Serpent de mer de la vie politique française depuis plus de 30 ans, la question du droit de vote des étrangers est une nouvelle fois au centre des débats et divise jusque dans la majorité. Dans une tribune dans le journal Le Monde daté de ce mardi, 75 députés socialistes, toutes tendances et générations confondues, exhortent ainsi François Hollande à tenir sa cinquantième promesse de campagne. « Le temps presse, écrivent ces élus. La réforme doit intervenir rapidement, pour que l'on se donne les moyens de l'appliquer lors des prochaines municipales. » Et de poursuivre : « A celles et ceux qui nous disent que c'est trop tôt, et qu'il faut prendre son temps, nous répondons que c'est en commençant maintenant que nous aurons la possibilité de prendre notre temps pour faire cette réforme » car elle « ne se fera pas en un jour ». En effet, une telle réforme nécessiterait de changer l'article 3 de la Constitution selon laquelle les électeurs sont les nationaux français majeurs.

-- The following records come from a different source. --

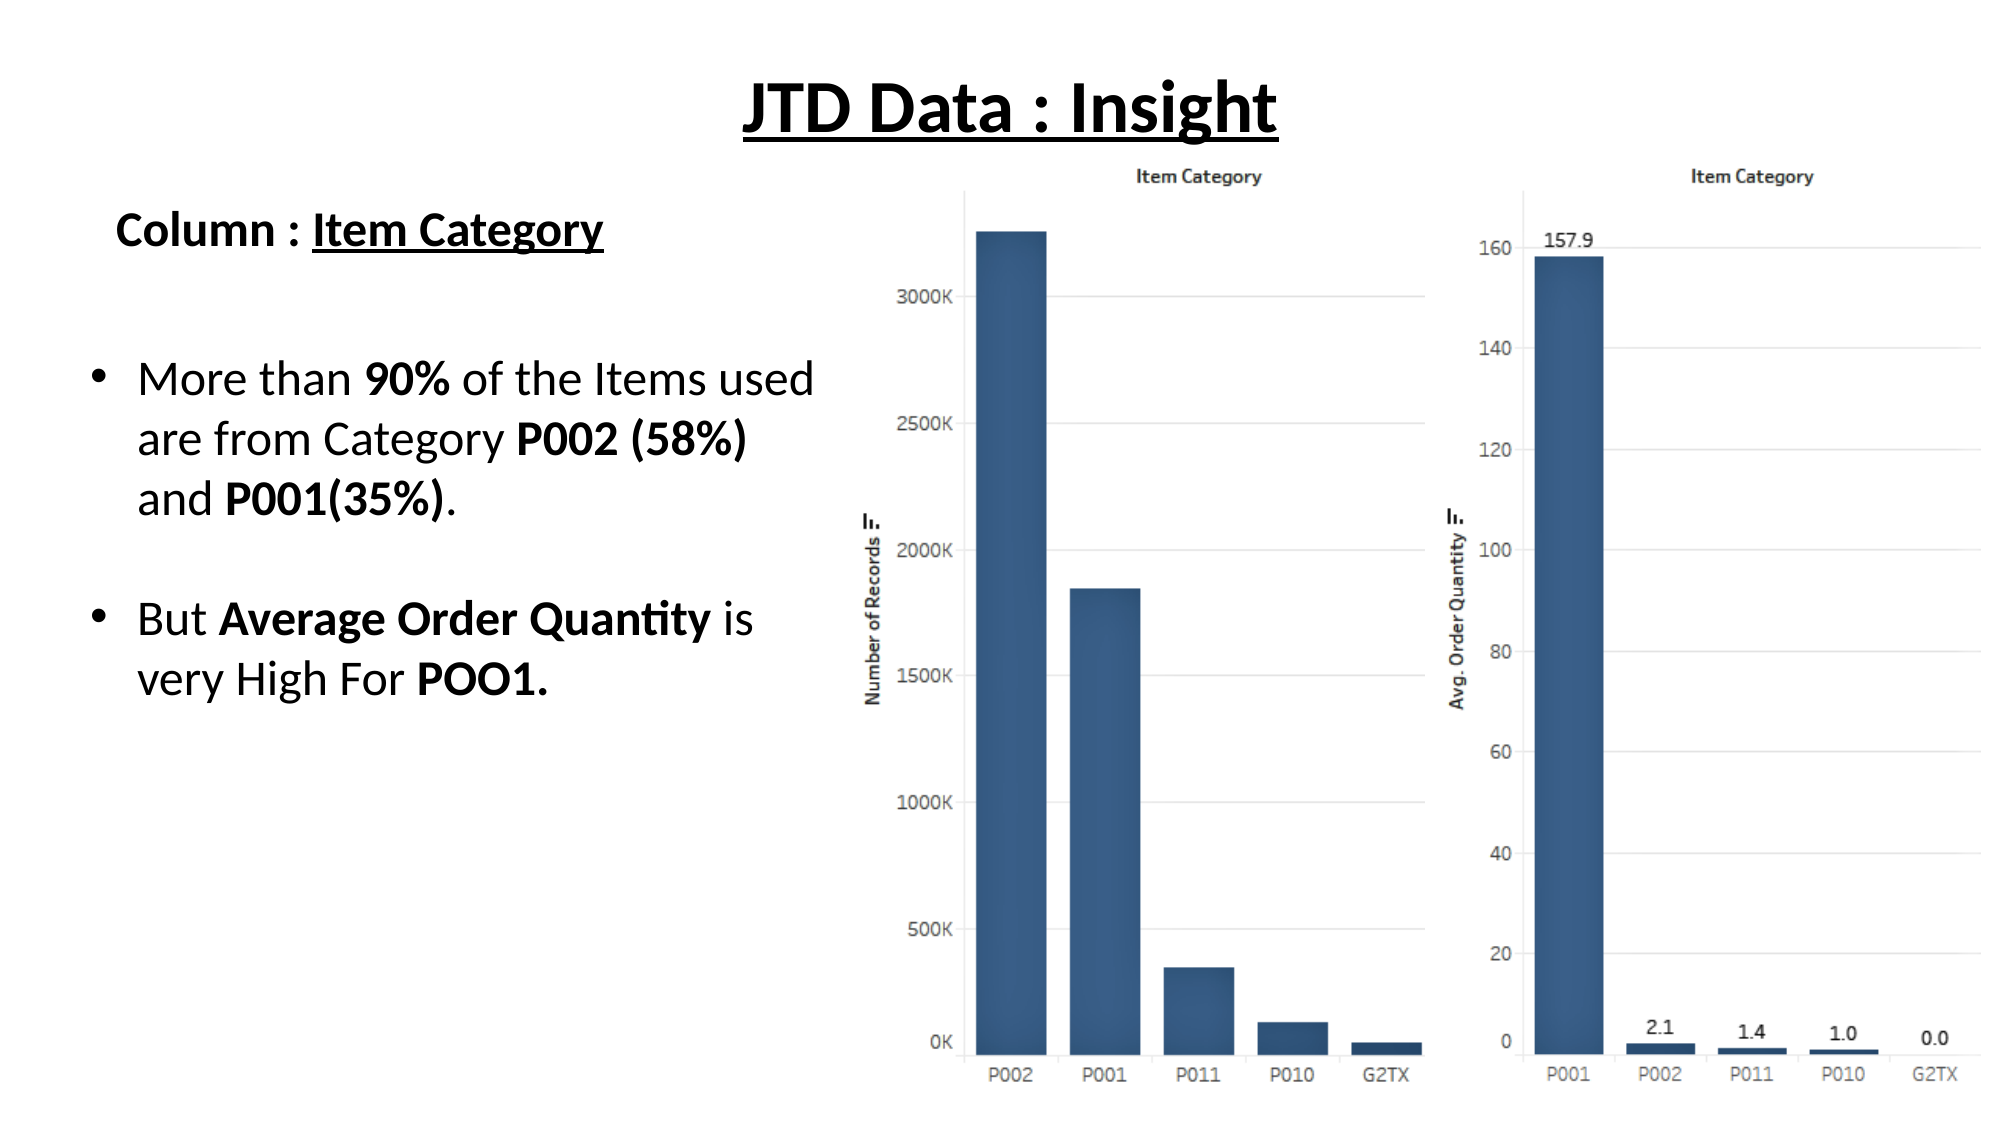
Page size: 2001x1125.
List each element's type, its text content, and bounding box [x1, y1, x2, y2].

text_box JTD Data : Insight [519, 50, 1502, 156]
picture [844, 155, 1981, 1096]
text_box Column : Item Category [101, 188, 627, 265]
text_box More than 90% of the Items used are from Category P002 (58%) and P001(35%). But Average Order Quantity is very High For POO1. [75, 337, 839, 777]
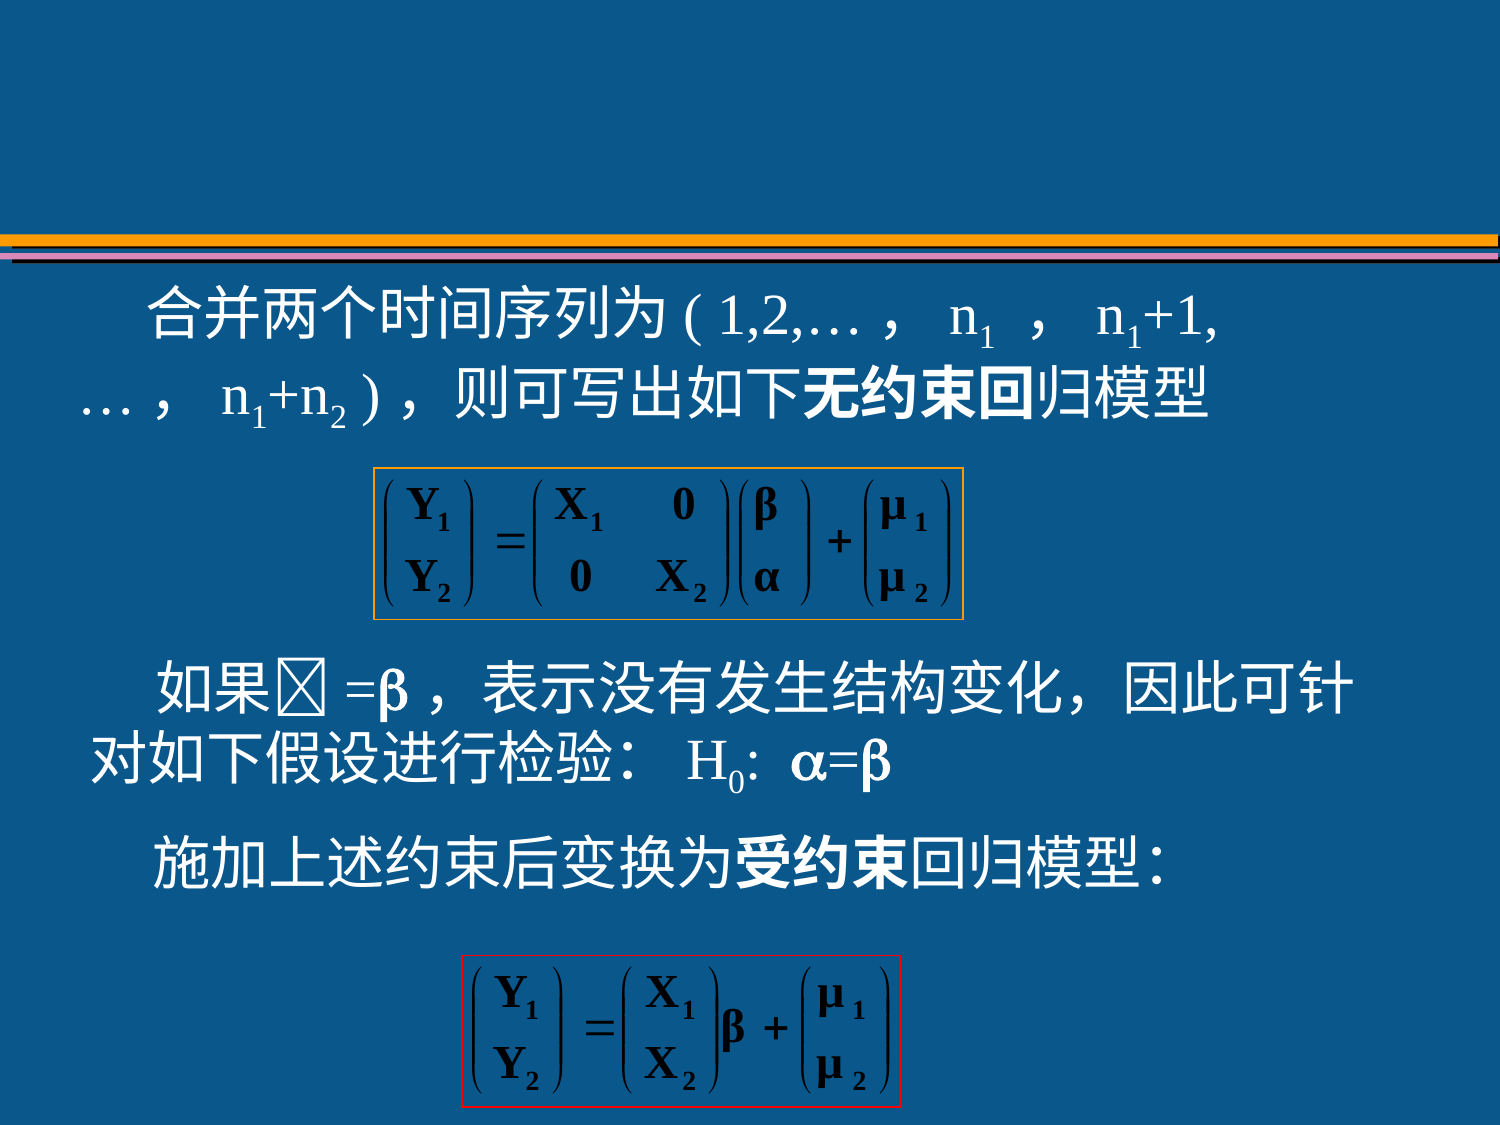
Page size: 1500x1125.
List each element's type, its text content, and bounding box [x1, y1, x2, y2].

Quoi qu’il en soit, les sénateurs PCF ont eux aussi demandé un examen rapide du texte, et les alliés écologistes d’Europe Ecologie Les Verts souhaitent eux aussi une instauration rapide de cette réforme, exigeant du gouvernement de « tout mettre en œuvre pour que la loi constitutionnelle soit menée à terme avant l’été 2013 ». D’ailleurs, sur le plateau de France 2, Cécile Duflot ministre du Logement et ancienne secrétaire nationale d’EELV, s’est exprimée sur l'élargissement du droit de vote aux étrangers non communautaires pour les élections locales : « C'est une nécessité, c'est une promesse du président de la République, ce sera fait l'année prochaine ». Sur son compte Twitter, @AVidalies, le ministre chargé des Relations avec le Parlement a pour sa part fait savoir que « l'engagement "droit de vote des étrangers" sera tenu avant la fin de la législature, probablement en 2013 pour application en 2014 ».
Pas une priorité pour Manuel Valls qui craint la division
Une éventualité qui ne réjouit guère Manuel Valls. Déjà, lors des universités d’été PS à La Rochelle, le ministre de l’Intérieur s’était fait acclamer en déclarant que le droit de vote des étrangers n’était pas une priorité. Dans le quotidien Le Monde de ce jour, il réaffirme son point de vue. Pour lui, il ne s’agit ni d’une « revendication forte de la société » ni même d’un « élément puissant d’intégration ». En outre, le premier flic de France met aussi en garde contre le risque d’une « jonction droite-extrême droite sur ce sujet. Il faut bien évaluer les conséquences d’un référendum, pas seulement en termes de résultats mais aussi de déchirure dans la société française. Ce débat risque de provoquer des fractures. Dans un moment de crise, on voit bien comment cela peut être utilisé », prévient-il.
Toutes ces dissonances au sommet de l’Etat sont bien sûr du pain béni pour la droite, qui n’a pas tardé à s’immiscer dans les débats. Ainsi, lundi soir, lors d’un meeting à Boulogne-Billancourt dans les Hauts-de-Seine, François Fillon a demandé « solennellement » à François Hollande de renoncer à son projet, raconte Lefigaro.fr. « Je lui demande d'être à la hauteur de ses fonctions, il est le garant de l'unité nationale, il sait que ce sujet va créer un débat très violent à l'intérieur de notre pays, il sait que c'est un sujet qui va diviser profondément les Français au moment où on n'a pas besoin de se diviser parce que c'est déjà suffisamment difficile comme ça », aurait lancé l’ancien Premier ministre. « S'il est à la hauteur de la responsabilité qui lui a été confiée par les Français, même si sa conviction, c'est que les étrangers doivent avoir le droit de vote aux élections locales, il doit retirer ce projet de loi. »
Avant lui, le secrétaire général de l’UMP Jean-François Copé avait sommé le chef de l’Etat de « clarifier ses intentions » à un moment où, selon lui, se « multiplient les pratiques communautaristes ». Reste que pour l’heure, la question du droit de vote des étrangers n’est pas inscrite à l’ordre du jour du calendrier d’automne du Parlement.